Time Zone: UTC

21 May 16:00 – 21 May 16:30 in Talks

100GB/s GPU log analytics at Graphistry: A case study and production lessons on tuning dask-cudf

Leo Meyerovich

Audience level:
Novice

Description

Going from pandas or cudf to dask-cudf can unlock big and latency-sensitive analytics workloads... if done right. However, dask-cudf is quite new and multi-GPU computing faces NUMA hazards. This talk shares our experience with dask-cudf from two perspectives: A case study in tackling 100 GB/s for extracting an identity graph from big logs, and our top lessons in going to production.

Abstract

From security and fraud to sales and marketing, quickly making sense of the relationships across big log files is important but difficult. The rise of GPU cloud computing has changed what is practical here, so for the last 4 years, Graphistry, a visual computing startup, alongside Nvidia and other startups, have been collaborating on RAPIDS, a GPU computing ecosystem that shares a common core of GPU dataframes. The dask-cudf library is poised to unlock more speed and scale by enabling multi-GPU acceleration and out-of-core processing. However, dask-cudf can be difficult in practice, and one fundamental reason is that non-uniform memory access (NUMA) costs can quickly derail any potential benefits of such an approach. This talk shares Graphistry's lessons in going from in-memory single-GPU log & graph analytics RAPIDS stack (cudf, cugraph, cuml, blazingsql, and our proprietary layers) to multi-GPU and bigger-than-memory processing with dask-cudf.

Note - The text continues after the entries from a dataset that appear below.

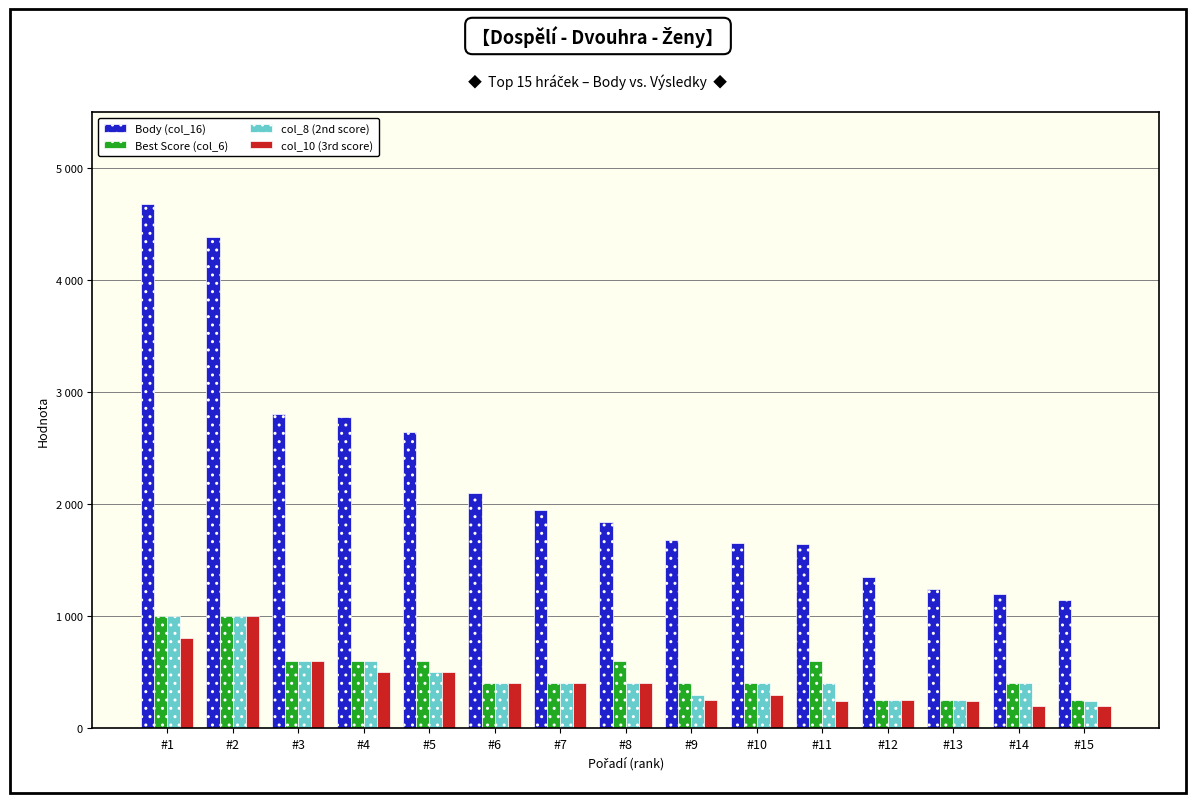

Is the value of col_10 (3rd score) at #11 greater than the value of Body (col_16) at #13?

No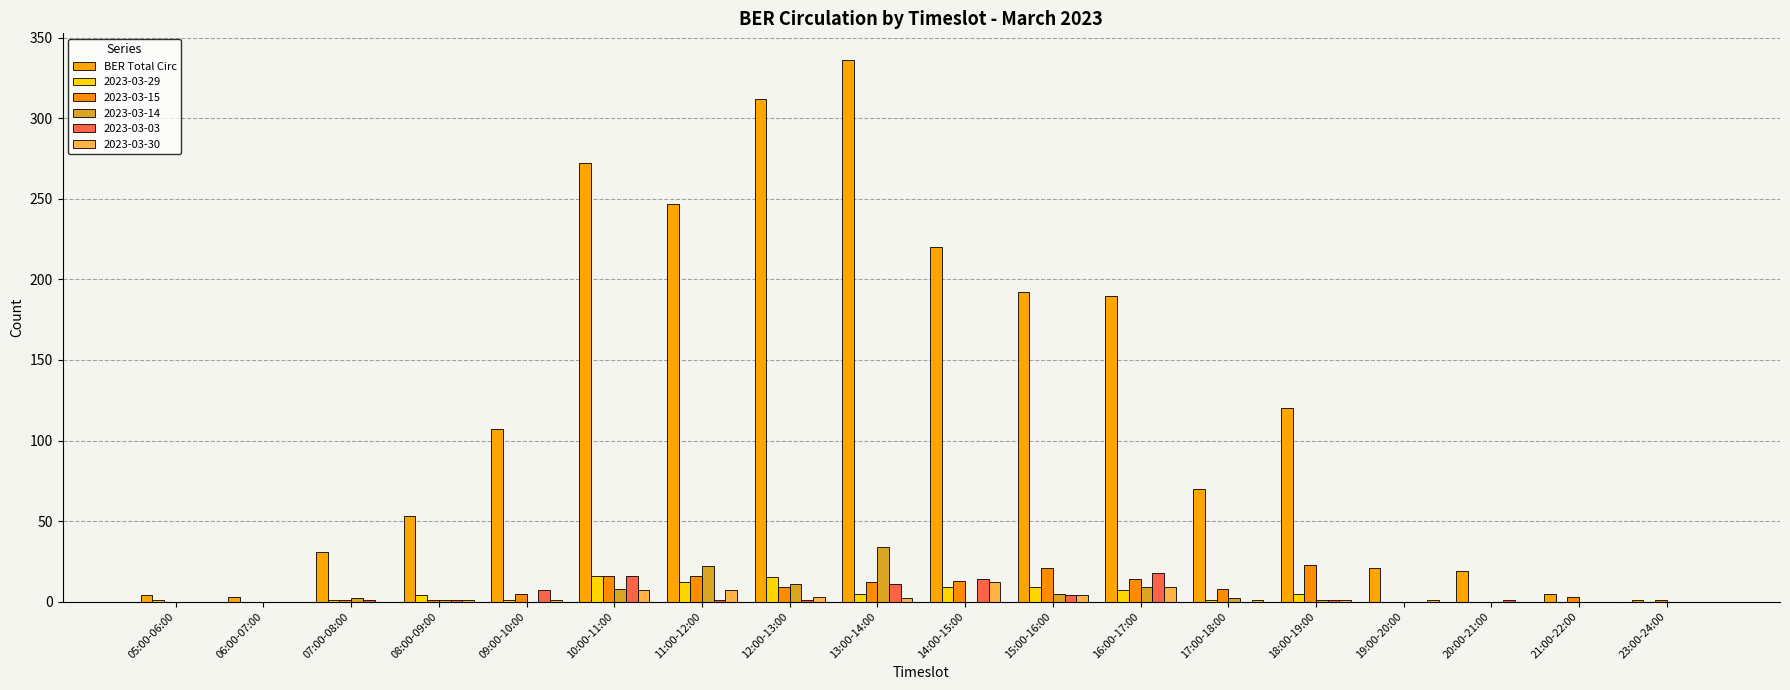

How many data points does each series have?

18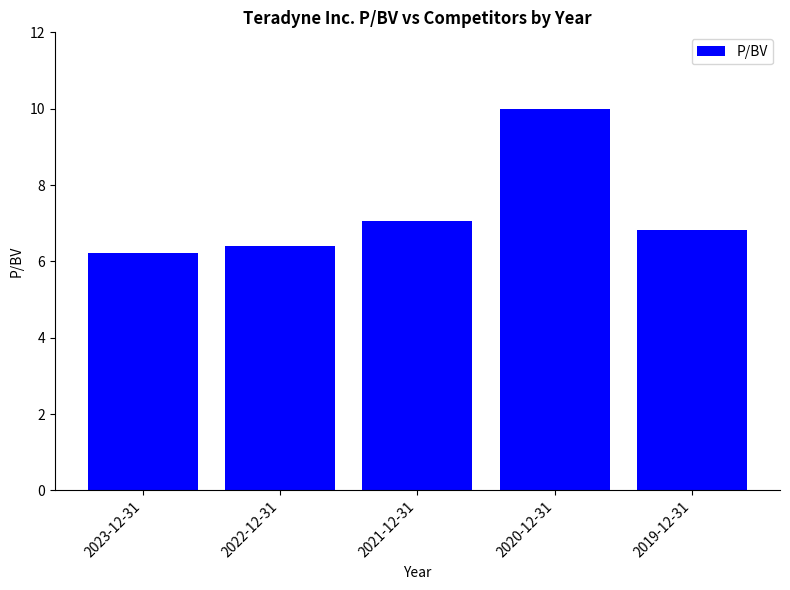

What is the difference between the values at 2020-12-31 and 2021-12-31?

2.9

First, we'll share a case study of tackling Splunk's Boss of the SOC challenge by scaling a Streamlit/Jupyter interacive visual log analyzer to go from handling 2 GB of logs in cudf on 1 GPU, to now handling 300 GB in dask_cudf on 8 GPUs. This was difficult from a performance and architecture perspective. The challenge is handling NUMA scheduling hazards around multi-GPU and bigger-than-memory tasks. We'll cover: * The simple version single GPU version * The simple multi-GPU version * Optimizing out-of-core reads with GDS * Optimizing out-of-core reads with NUMA-aware parallel IO These are fundamental dask-cudf programming concepts to prevent dask from being slower than non-dask, and ideally, getting close to the performance that your hardware investments are capable of.

Second, from more of a production perspective, we'll share our top 10 lessons on adopting dask-cudf. These are things we generally wish someone would have told us. They range from architecture to debugging to tuning to ops. Many of dask-cudf basics are currently not documented or are under active development, so this talk should help teams smooth their own journey.

We will share code examples in a public open source repository for use after the talk.